Warren nahm ergriffen feinen Hut ab: »Das Ende ist nahe! Gott sei Lob und Preis!«
»Auch ich danke Gott, daß dieser grausame Krieg ein Ende nimmt!« preßte Fräulein Metoaca hervor, »lassen Sie uns hineingehen.« Und sie führte ihre Besucher in die Halle, wo Warren sie zurückhielt.
»Ich kam nur her, um Ihnen mitzuteilen, daß die militärische Gerichtskommission am zehnten, also übermorgen, zusammentritt, um gegen Nelly zu verhandeln.«
Die alte Dame tat einen tiefen Atemzug. »Alles ist besser als diese Ungewißheit!«
Warren nickte verständnisvoll. »Morgen werde ich Nelly sehen. Erlaubte Ihnen heute ward, mit Goddard zu sprechen?«
»Nein.«
»Seltsam!« rief Frau Bennett aus, die sich inzwischen wieder zu ihnen gesellt hatte, »ich habe gehört, daß der Major fast ganz wieder hergestellt ist, und finde, daß Doktor Ward etwas eigentümlich mit Bezug auf ihn verfährt, indem er niemandem erlaubt, sein Zimmer zu betreten. Auch andere denken so – Oberst Baker ist zum Beispiel überzeugt, daß Goddard, als er das letztemal mit ihm sprach, wieder sehen konnte.«
»Wäre das möglich?« Der Senator sah ungläubig drein; »ich werde mich jedenfalls erkundigen. Guten Abend, meine Damen, ich muß fort.«
Auch die beiden Besucherinnen verabschiedeten sich nun mit herzlichen Worten und wurden von dem Fräulein mit einem Lächeln entlassen – doch kaum hatte sich die Tür hinter ihnen geschlossen, so verschwand dieses wieder, und sie sah traurig und erschöpft aus.

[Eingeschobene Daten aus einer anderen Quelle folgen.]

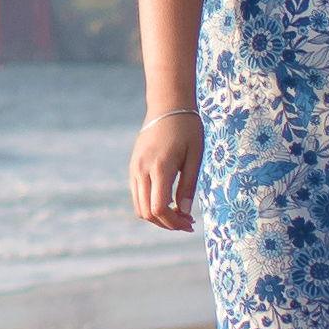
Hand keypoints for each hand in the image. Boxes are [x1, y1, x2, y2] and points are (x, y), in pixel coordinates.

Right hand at [129, 104, 201, 231]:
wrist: (167, 105)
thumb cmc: (187, 129)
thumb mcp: (194, 157)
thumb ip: (188, 186)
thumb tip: (184, 212)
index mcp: (159, 168)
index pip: (159, 208)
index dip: (173, 222)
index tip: (190, 223)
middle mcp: (142, 170)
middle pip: (147, 212)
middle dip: (167, 223)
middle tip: (187, 223)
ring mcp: (134, 168)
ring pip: (139, 206)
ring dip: (158, 216)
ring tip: (179, 215)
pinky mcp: (133, 166)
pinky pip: (138, 194)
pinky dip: (151, 205)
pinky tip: (168, 202)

In tiefe Gedanken versunken, trat sie an ihren Schreibtisch, der sich in einem an das Eßzimmer anstoßenden Zimmer befand, um einige Zeilen an ihre Cousine, Frau Hillen, zu schreiben.
Einem oberflächlichen Auge mochte es scheinen, als ob der Schreibtisch sich in demselben Zustand befand, in dem sie ihn vor zwei Stunden verlassen hatte, aber ihre Ordnungsliebe und ihr scharfes Auge waren der Schrecken ihrer Dienstboten, und so bemerkte sie sofort, daß die Sachen auf dem Schreibtisch von ihrem Platze gerückt worden waren. Sie ließ ihre Feder fallen und öffnete mehrere Schubladen – ein Blick genügte, um ihr zu zeigen, daß deren Inhalt durchwühlt worden war; mit fiebernder Hand durchsuchte sie nun die übrigen – hier schien nichts angerührt worden zu sein. Schon wollte sie erleichtert aufatmen, als ihre Finger auf ein Notizbuch stießen, welches unter Papieren versteckt in der untersten Schublade lag – es war von Nelly für Marktrechnungen und ähnliche Eintragungen benutzt worden. Hastig durchblätterte sie es – fünf Seiten waren herausgerissen! Das Buch fiel unbeachtet auf den Boden, als sie ihr Gesicht in den zitternden Händen verbarg.